Le retour au multipartisme, en 1993, ouvrit une ère de transition démocratique lente mais réelle. René conserva le pouvoir par les urnes avant de céder la présidence à James Michel en 2004, prolongeant l'hégémonie du parti issu du coup d'État sous ses différentes appellations. La rupture survint en 2020, lorsque Wavel Ramkalawan, prêtre anglican devenu figure de l'opposition, remporta l'élection présidentielle, mettant fin à quarante-trois années de domination d'un seul camp. Ce basculement pacifique fut salué comme une maturation démocratique remarquable pour un si petit État.
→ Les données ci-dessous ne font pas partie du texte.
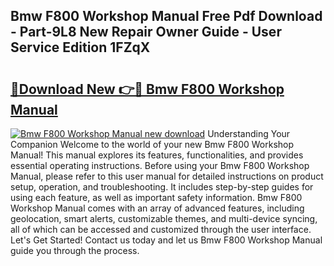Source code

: ## Bmw F800 Workshop Manual Free Pdf Download - Part-9L8 New Repair Owner Guide - User Service Edition 1FZqX

# <h2><a href="http://bc61888.oget.top/?id=Bmw+F800+Workshop+Manual">🔗Download New 👉🔴 Bmw F800 Workshop Manual</a></h2>

[![Bmw F800 Workshop Manual new download](https://i.imgur.com/5g1atiW.png)](http://bc61888.oget.top/?id=Bmw+F800+Workshop+Manual)
Understanding Your Companion Welcome to the world of your new Bmw F800 Workshop Manual! This manual explores its features, functionalities, and provides essential operating instructions. Before using your Bmw F800 Workshop Manual, please refer to this user manual for detailed instructions on product setup, operation, and troubleshooting. It includes step-by-step guides for using each feature, as well as important safety information. Bmw F800 Workshop Manual comes with an array of advanced features, including geolocation, smart alerts, customizable themes, and multi-device syncing, all of which can be accessed and customized through the user interface. Let's Get Started! Contact us today and let us Bmw F800 Workshop Manual guide you through the process.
L'alternance s'est confirmée en octobre 2025, quand les électeurs ont de nouveau renversé la table. Patrick Herminie, ancien président de l'Assemblée nationale et candidat du parti United Seychelles, a battu le président sortant au second tour avec 52,7 % des suffrages contre 47,3 %, selon les résultats proclamés par la commission électorale. Sixième chef de l'État depuis l'indépendance, Herminie a promis dans son discours de victoire de réduire le coût de la vie, de revitaliser les services publics et d'unir la nation, se présentant comme le président de tous les Seychellois. La rapidité de cette seconde alternance, cinq ans à peine après la première, témoigne d'un électorat désormais habitué à sanctionner les gouvernants dans les urnes.
Le régime seychellois est présidentiel : le chef de l'État, élu au suffrage universel direct, dispose de pouvoirs étendus et gouverne avec une Assemblée nationale monocamérale. La stabilité institutionnelle du pays contraste avec la fragilité de son modèle économique, entièrement suspendu à deux ressources : le tourisme haut de gamme, qui attire une clientèle fortunée dans les hôtels de Mahé et de Praslin, et la pêche au thon, dont la conserverie de Victoria demeure l'un des premiers employeurs. Cette dépendance rend l'archipel vulnérable aux chocs extérieurs, comme l'a montré l'effondrement des arrivées touristiques lors de la pandémie de 2020, qui plongea l'économie dans une récession brutale.
Les Seychelles affichent pourtant le produit intérieur brut par habitant le plus élevé d'Afrique, ce qui les classe parmi les pays à revenu élevé selon la Banque mondiale. Cette prospérité relative masque des inégalités persistantes et une exposition croissante au changement climatique, qui menace directement les côtes et les récifs. Pionnier de la diplomatie environnementale, l'archipel a signé en 2018 un accord inédit de conversion de dette contre protection marine, s'engageant à sanctuariser 30 % de son domaine océanique. Herminie hérite d'un pays qui doit conjuguer un impératif écologique, une dépendance économique et l'attente d'électeurs qui viennent, pour la seconde fois en un lustre, de confier les clés du pouvoir à l'opposition.